In law a bicycle is defined as a carriage for use on the highway but cyclists are not in charge of ‘mechanically propelled’ vehicles so, in law, do not have to adhere to exactly the same rules as motorists, including ‘drink drive’ rules.
Section 30 Road Traffic Act 1988 says: “It is an offence for a person to ride a cycle on a road or other public place when unfit to ride through drink or drugs – that is to say – is under the influence of a drink or a drug to such an extent as to be incapable of having proper control of the cycle.
You can not get endorsements on your UK driving licence for a ‘drink cycling’ offence. However, according to Powers of Criminal Courts (Sentencing) Act 2000 the courts have the power to disqualify a cyclist from driving a car for any offence.

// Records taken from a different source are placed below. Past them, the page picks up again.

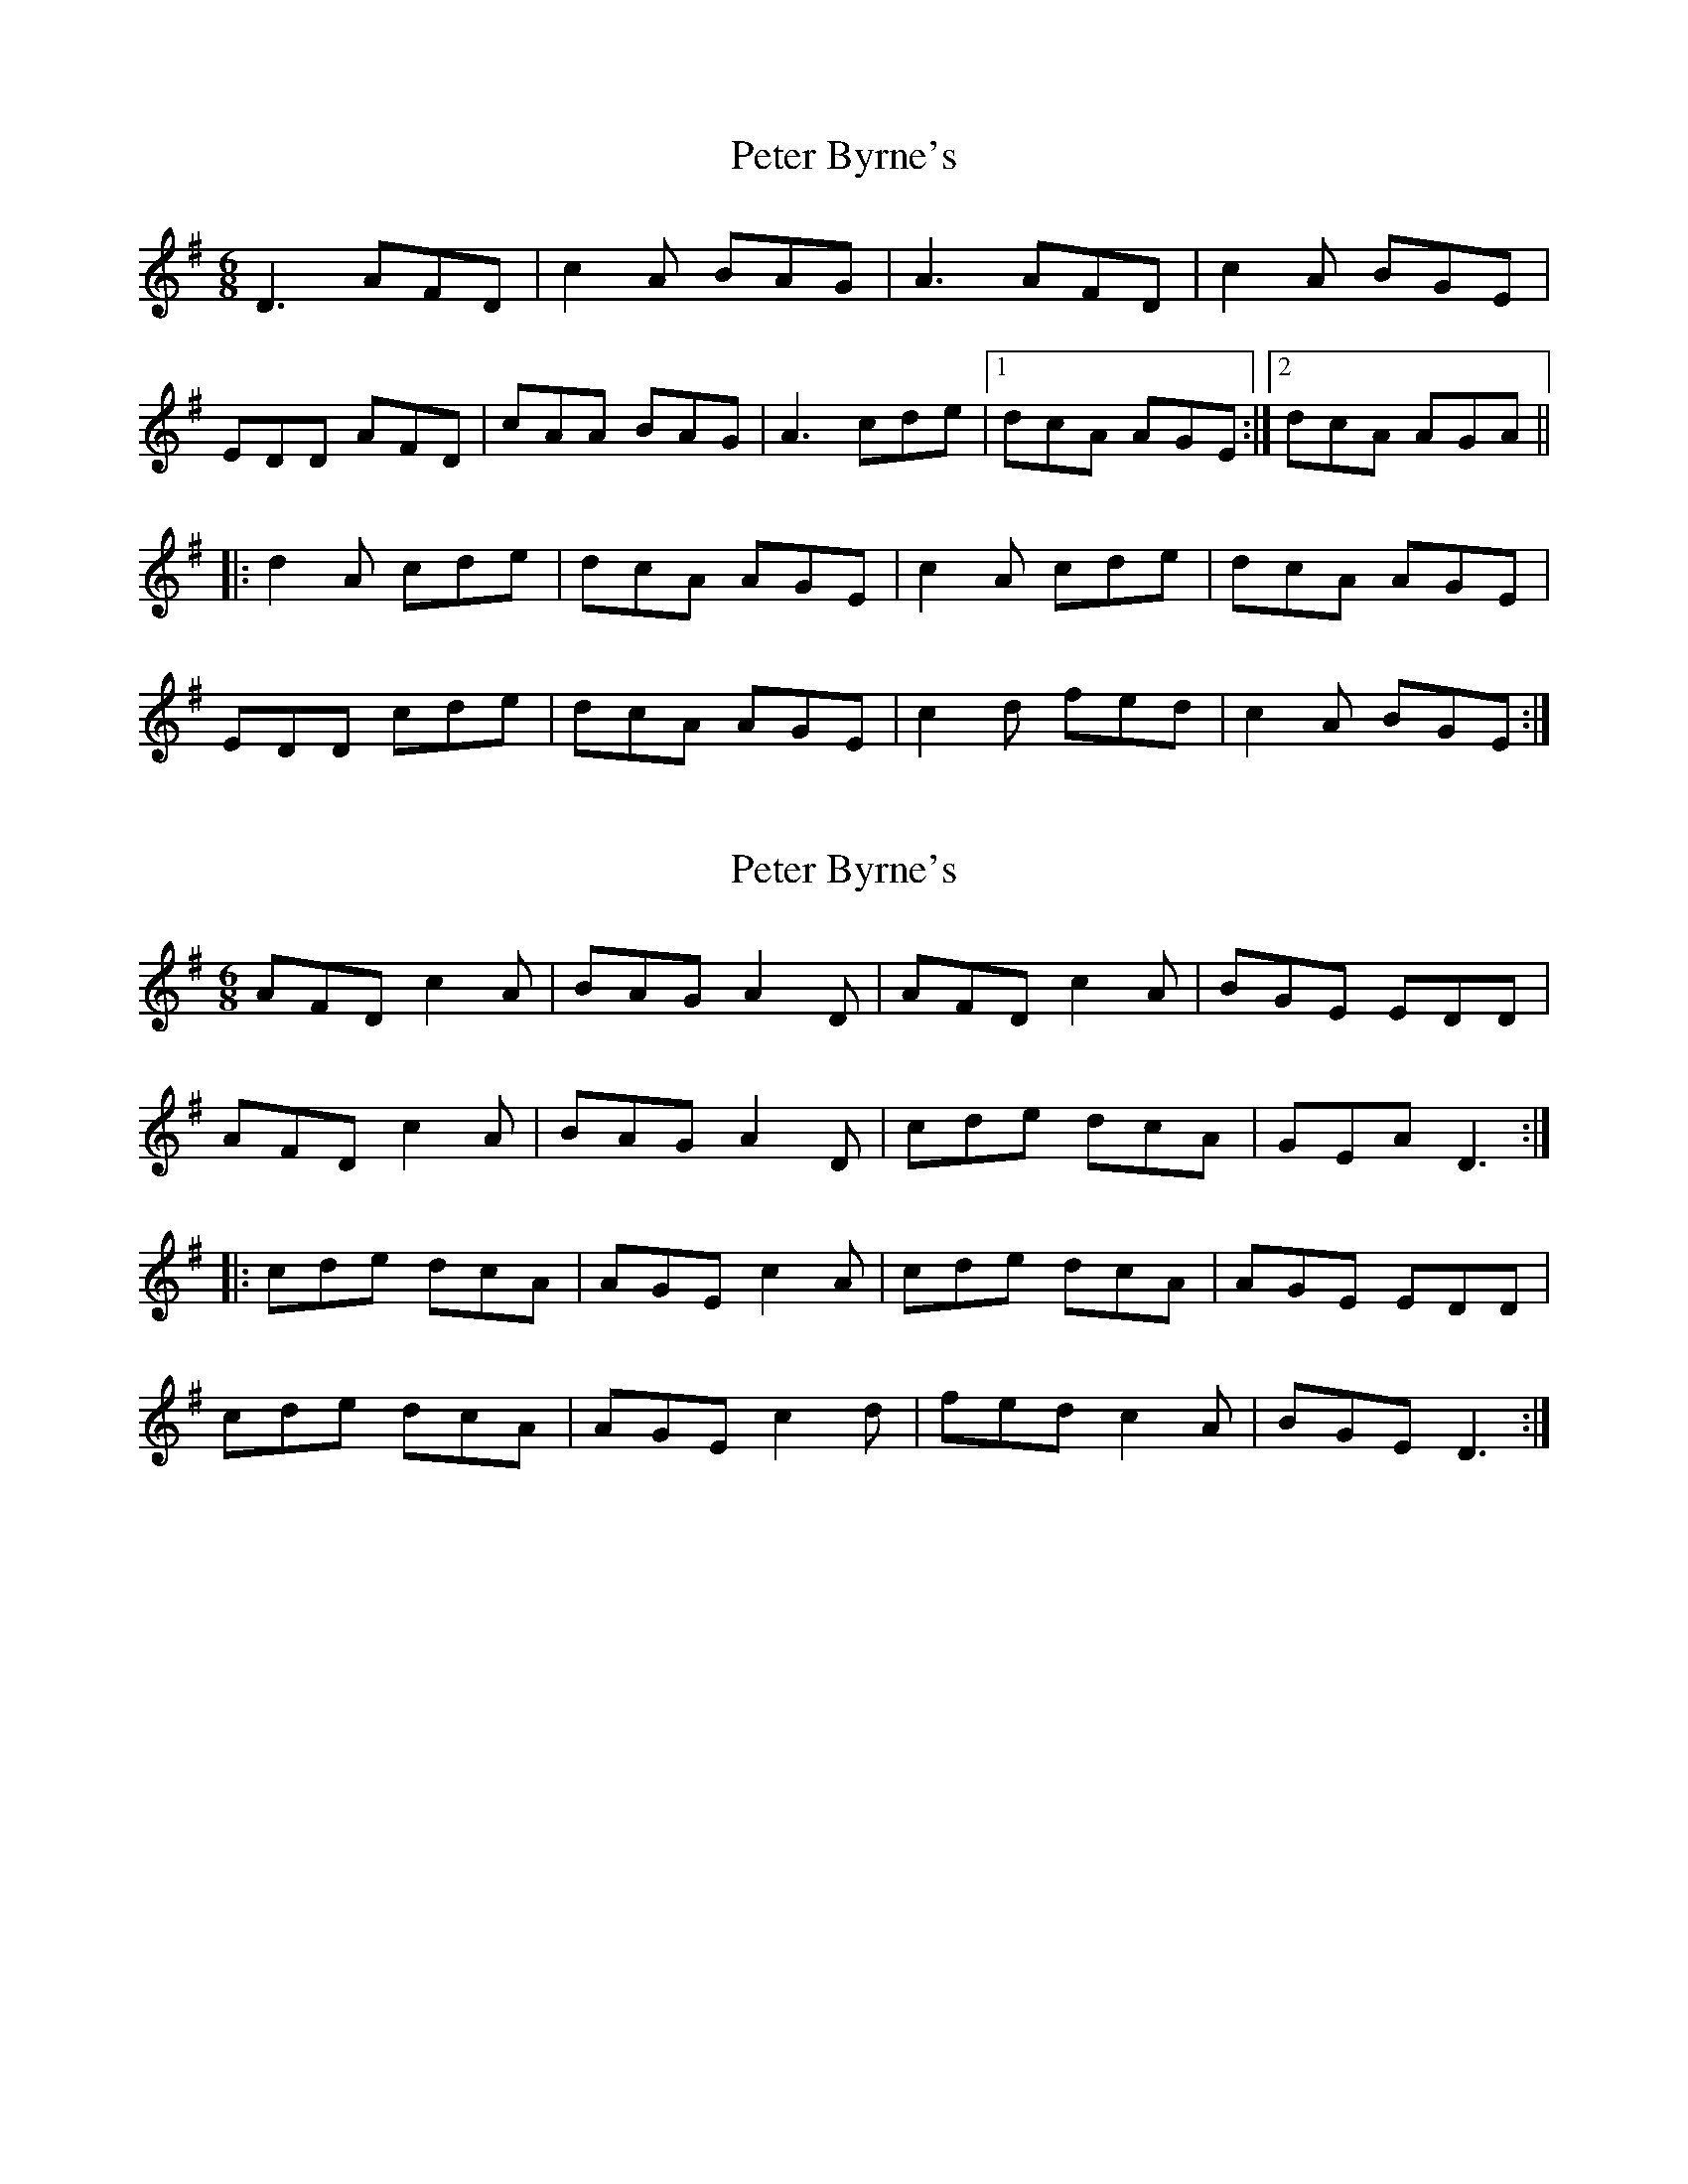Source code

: X: 1
T: Peter Byrne's
Z: Kenny
S: https://thesession.org/tunes/2919#setting2919
R: jig
M: 6/8
L: 1/8
K: Dmix
D3 AFD | c2 A BAG | A3 AFD | c2 A BGE |
EDD AFD | cAA BAG | A3 cde |1 dcA AGE :|2 dcA AGA ||
|: d2 A cde | dcA AGE | c2 A cde | dcA AGE |
EDD cde | dcA AGE | c2 d fed | c2 A BGE :|
X: 2
T: Peter Byrne's
Z: Dr. Dow
S: https://thesession.org/tunes/2919#setting16099
R: jig
M: 6/8
L: 1/8
K: Dmix
AFD c2A|BAG A2D|AFD c2A|BGE EDD|AFD c2A|BAG A2D|cde dcA|GEA D3:||:cde dcA|AGE c2A|cde dcA|AGE EDD|cde dcA|AGE c2d|fed c2A|BGE D3:|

It’s an in-joke in cycling that cyclists can’t be booked for speeding (see below) but can be fined for “pedalling furiously.” Many cyclists list being cited for “cycling furiously” as one of their life ambitions. Professor David S. Wall, Head of the University of Leeds Law School, a one-time professor of criminal justice, once listed his hobby as: Cycling (Furiously).
There’s no specific offence of “furious cycling”, but as reported by Cambridge Cycling Campaign in 2007, fast-moving cyclists can sometimes be nabbed for “riding furiously”, an offence under the 1847 Town Police Clauses Act. This mentions (under section 28) it is an offence for “Every person who rides or drives furiously any horse or carriage, or drives furiously any cattle.”
So, don’t go herding cows on your bike as you’ll be committing an offence twice over…
However, cyclists – and not just Victorian ones – can be convicted for “wanton and furious driving”.
# Obstructing motorists:
In August 2006, a new legal peril appeared. A district judge fined a cyclist for using a road in Telford when the cyclist could have used the less-direct, slower and dirtier cycle-path nearby.
The decision by the district judge didn’t set an official precedent but could still have been used by some as “proof” that cyclists must use cycle lanes, not roads, a prospect that has long been challenged by theCTC and other cycle campaign groups. As widely expected, the Telford decision was overturned (in February 2007).
According to this advice issued by the Department of Transport, cyclists likely to be riding 18mph or faster should use roads not cycle-paths.
# And now the big one – the right to the roads:
The majority of adult cyclists own cars. Hence they pay Vehicle Excise Duty, known, inaccurately, as ‘road tax’. Winston Churchill started to abolish this tax in 1926.
He didn’t want motorists to think a token payment gave them “ownership” of the road. It was an ex-tax by 1937.
‘Road tax’ doesn’t pay for the roads anyway, general and local taxation does that so even those cyclists without cars still pay for roads. The Road Fund (1910-37) only ever paid for the maintenance of a few ‘national’ roads, never local ones.
Paying car tax gives no “right to the road” for motorists (or car-owning cyclists). There’s much more on this subject on iPayRoadTax.com, a campaign to put the record straight on ‘road tax’.
Having said that the motorists don’t own the bloody road, it’s a foolish lycrabound idiot who wishes to try this out. My approach to this is the same as my little boat against an oceangoing vessel of 1000 tons. I might have the right under certain circumstances but I’d be an idiot to try it.